It’s difficult to judge a screwball comedy such as Bringing Up Baby (1938) because it is screwball. The term comes from a baseball pitch popularized by Carl Hubble in 1934 where the ball travels in an unpredictable path. So you cannot insist on plot coherence. What is paleontologist Dr. David Huxley (Cary Grant) doing taking a leopard to New Jersey on the day he is supposed to marry his icy research assistant? You cannot demand realistic characterization. Why does Susan Vance (Katharine Hepburn), a beautiful, ditzy socialite, suddenly pick David off a golf course to be her future husband? You cannot even hold the movie to the genre standards of a “screwball comedy,” because the term has no agreed-upon definition. It is generally applied to certain films made from 1934 to the early 1940s. Mistaken identities often add to the chaos, but not in Bringing Up Baby. Because of the Great Depression, class is often an issue, but not in Bringing Up Baby.
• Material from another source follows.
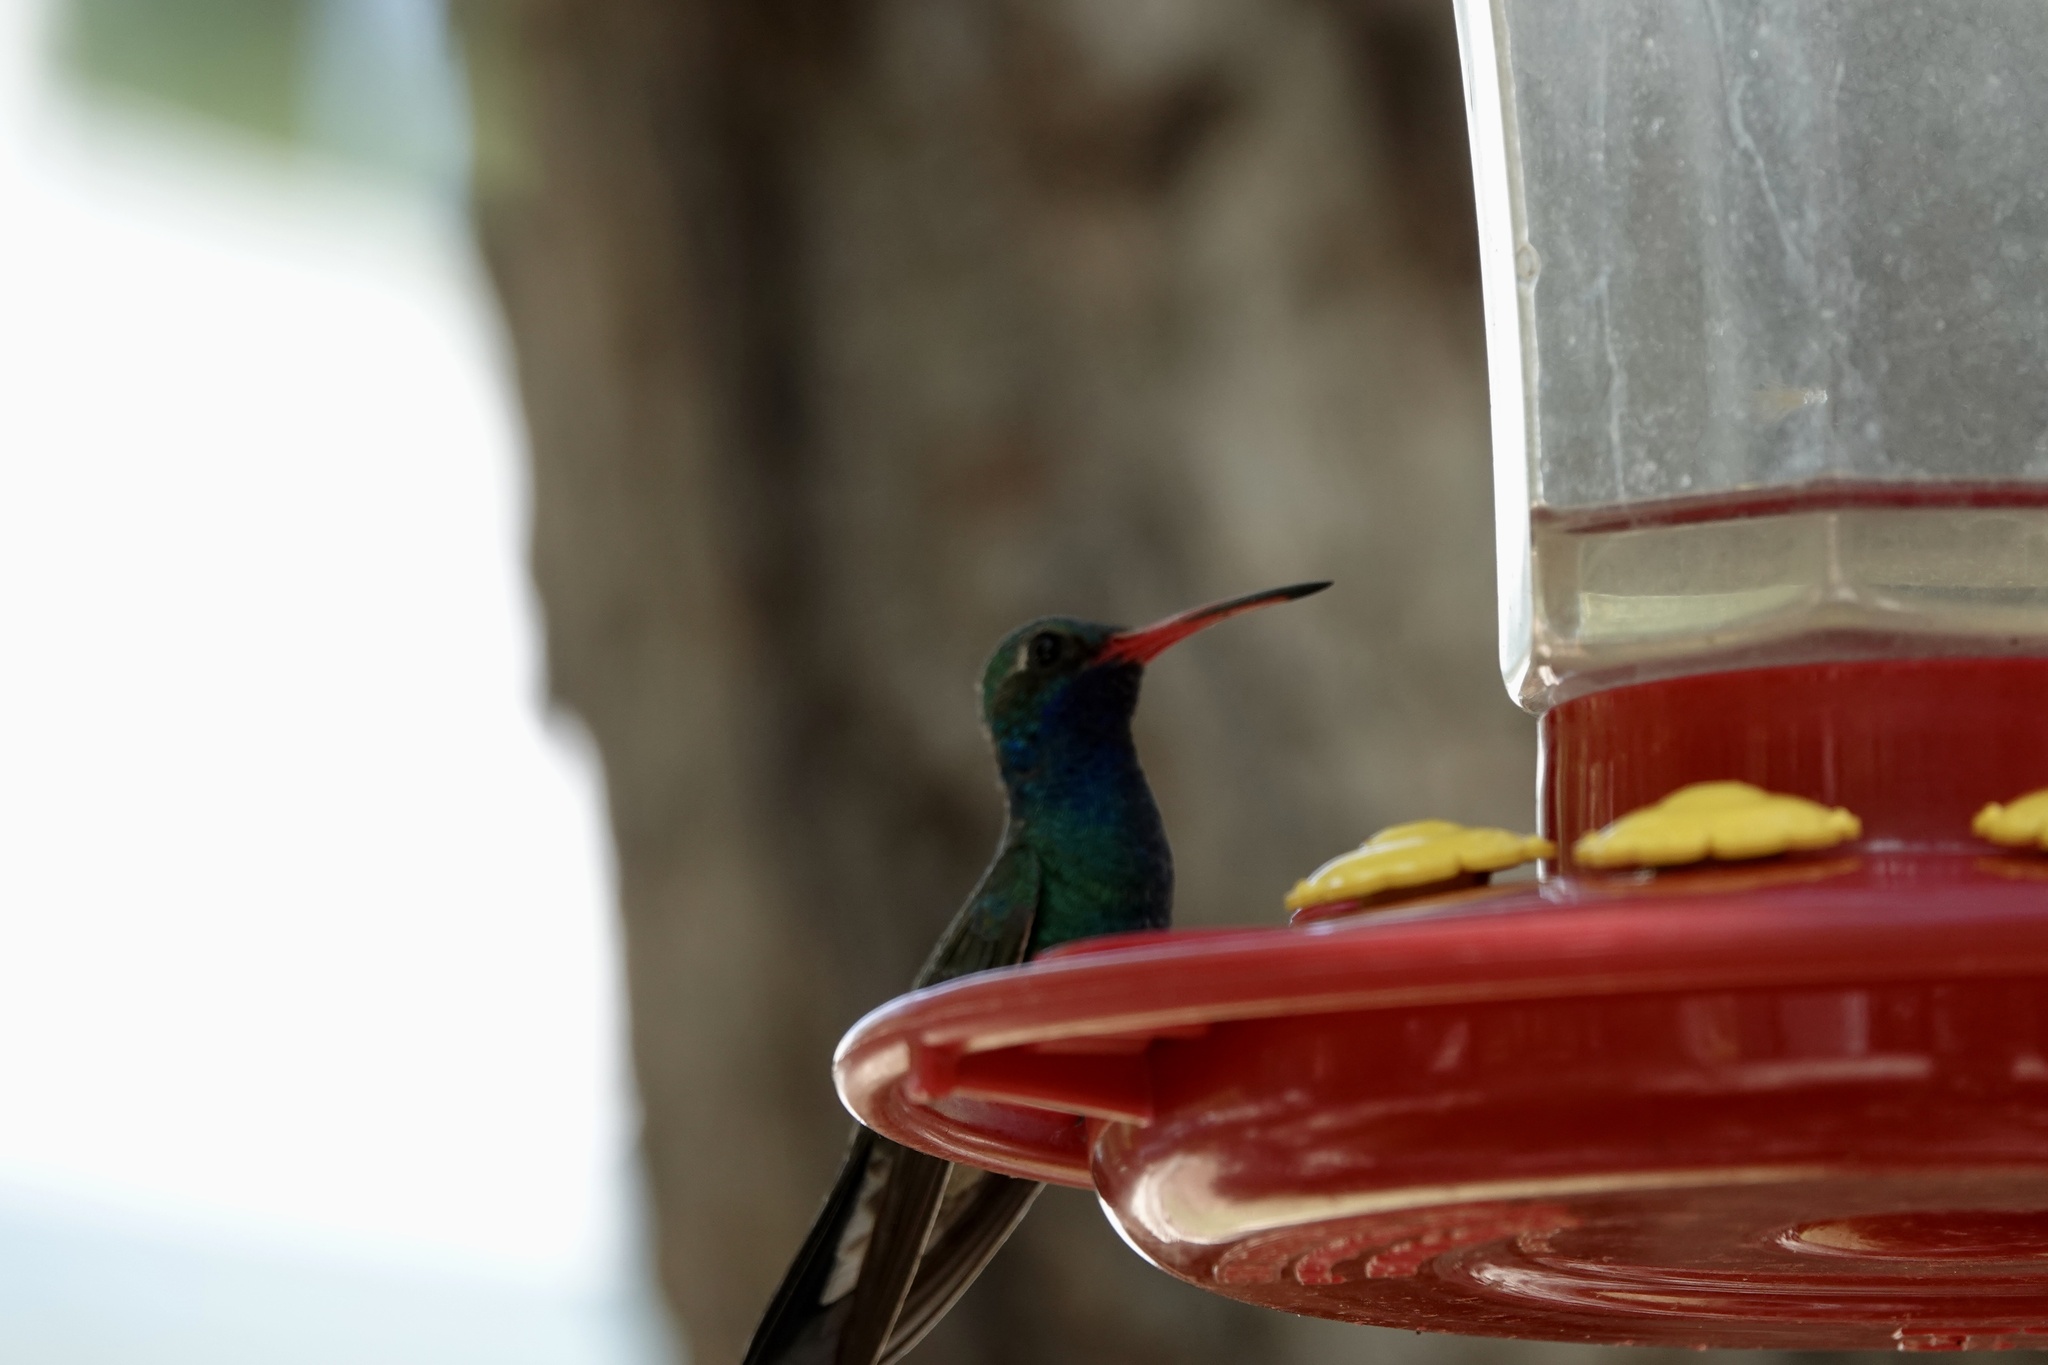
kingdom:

Rather this film features the classic screwball romance—a mismatch in temperament and wealth between man and woman, with the woman planning the marriage from the get-go. The film also features farce, placing the characters in ridiculous situations. For example, as the two leads exit the party, she steps on his tux tails and rips his suit, and he tells her to leave him alone. When she turns to go back into the party, he is standing on the hem of her dress and rips the back panel out of it. She, however, is in no mood to listen to a word he says and walks back into the party unaware that her undergarments are exposed. When she finally figures it out, he’s there to help her make a Chaplinesque exit.
In 1938, New York Times film critic Frank Nugent slammed the movie because it had no original jokes. But, again, who says the jokes in a screwball comedy have to be fresh? The bottom line is the movie has to make you laugh or smile or, at least, be quietly amused, and a lot of that humour has to come from farcical situations. Bringing Up Baby worked for me! Why?
The plot of a scatterbrained woman getting an good-looking nerdy professor to marry her avoids a couple of obvious pitfalls. She could be too scheming to be likeable, but Susan is so chaotic that she doesn’t really have a master plan of how to get her man. Katharine Hepburn was wonderful. I never realized how good-looking she was—and the outfits she wore made her look more attractive. She had a girlish charm that made it difficult to dislike her. As for her victim, he could have become nasty about how she was screwing up his orderly life, but Dr. Huxley soldiers on, never getting vicious, always holding onto the hope that things will work out reasonably. Just as I never realized how attractive Hepburn was, I never knew what a solid actor Cary Grant was. I had assumed he was another handsome face. I didn’t know he’d run away from home to learn his vaudeville chops with a touring acrobatic company, or that at 18 he’d left the company in New York to pursue a gruelling life of stage plays and third-rate movies before he finally hitting his stride in films such as Bringing Up Baby.
The comedy is not just monodimensional farce. There’s slapstick—she drops an olive, he steps on it and falls on his top hat. There’s madcap chaos—three people talk at once and the dog, George, starts barking. There’s sly jokes—Dr. Huxley is introduced at dinner as a big game hunter, and he quietly spends the meal getting up to look for a dog. As another example, Dr. Huxley and Susan have to calm the ubiquitous pet leopard by signing, “I can’t give you anything but love, baby,” when the leopards’ name is, of course, Baby, and the two singers who don’t get along are falling love. There’s situational jokes—just when Dr. Huxley and Susan lose Baby, a traveling circus loses its dangerous leopard. And there’s the abstract conceptual joke—a dignified, systematic man of science is reduced to a humbled, confused man in love. I enjoyed the whole thing from start to finish.